The Center for Progressive Reform, a liberal advocacy group, has called the “Transparency in Regulatory Analysis of Impacts on the Nation Act of 2011” an attempt to undermine vital protections.
“As the name does not at all suggest, it’s a bill about undercutting environmental regulations that inconvenience the energy industry. The idea is to create a sort of non-environmentally minded Star Chamber to review the full slate of Clean Air Act and coal ash regulations, for the purpose of concluding that they cost too much,” the group said in a blog post last month.
The bill’s nearly 30 sponsors include a handful of conservative Democrats, including Reps. Mike Ross (Ark.) and Jim Costa (Calif.).
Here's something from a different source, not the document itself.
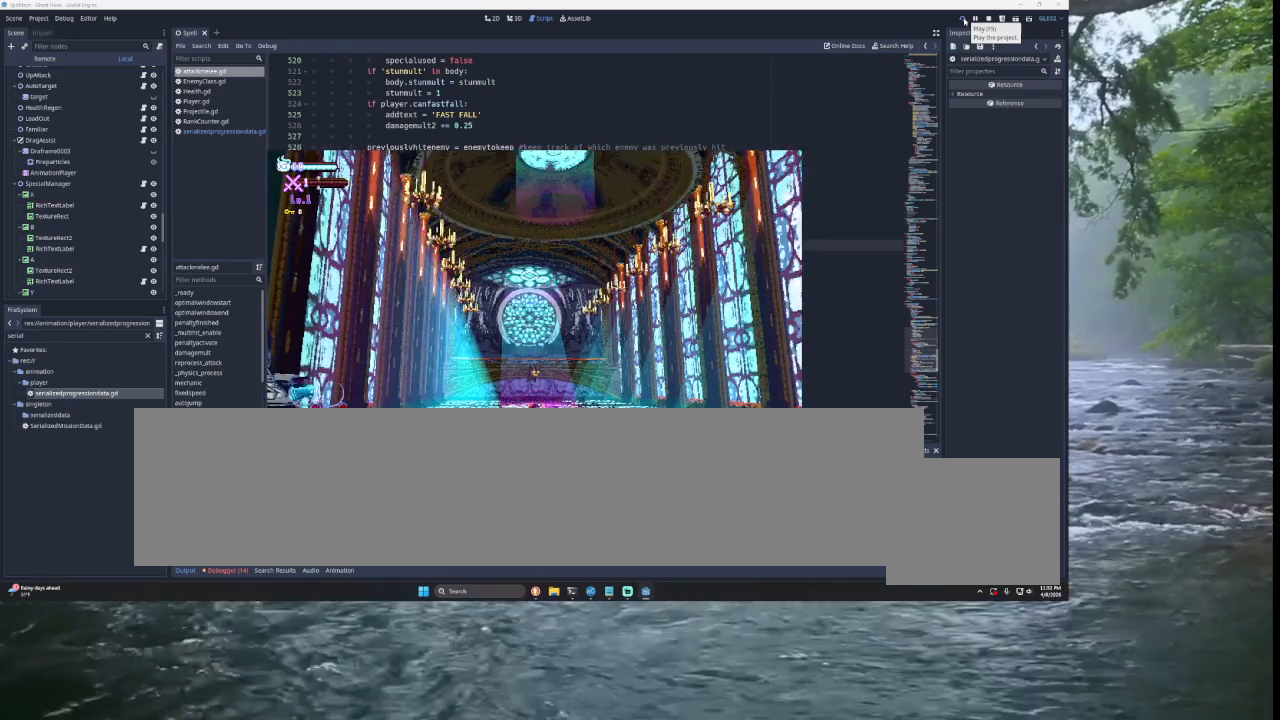
{"buttons": ["L1"], "left_stick": "center", "right_stick": "center", "events": [[200, "L1", "up"], [367, "L1", "down"]]}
The Energy and Power subcommittee also cleared a separate bill Tuesday aimed at expediting Clean Air Act permits for proposed oil-drilling projects off Alaska’s coast, where Shell Oil has been unable to receive a green light from EPA and the Interior Department thus far.
Cantor also hopes to bring that plan to the floor this summer, his aide said.
The bill — sponsored by Reps. Cory Gardner (R-Colo.) and Gene Green (D-Texas) — would ease air pollution standards for offshore projects and limit challenges to EPA permits.
Gina McCarthy, who heads EPA’s Office of Air and Radiation, criticized the bill earlier this month, arguing it could endanger public health.
But she also said the agency is closing in on an agreement with Shell on a key permit the company needs, The Houston Chronicle reported.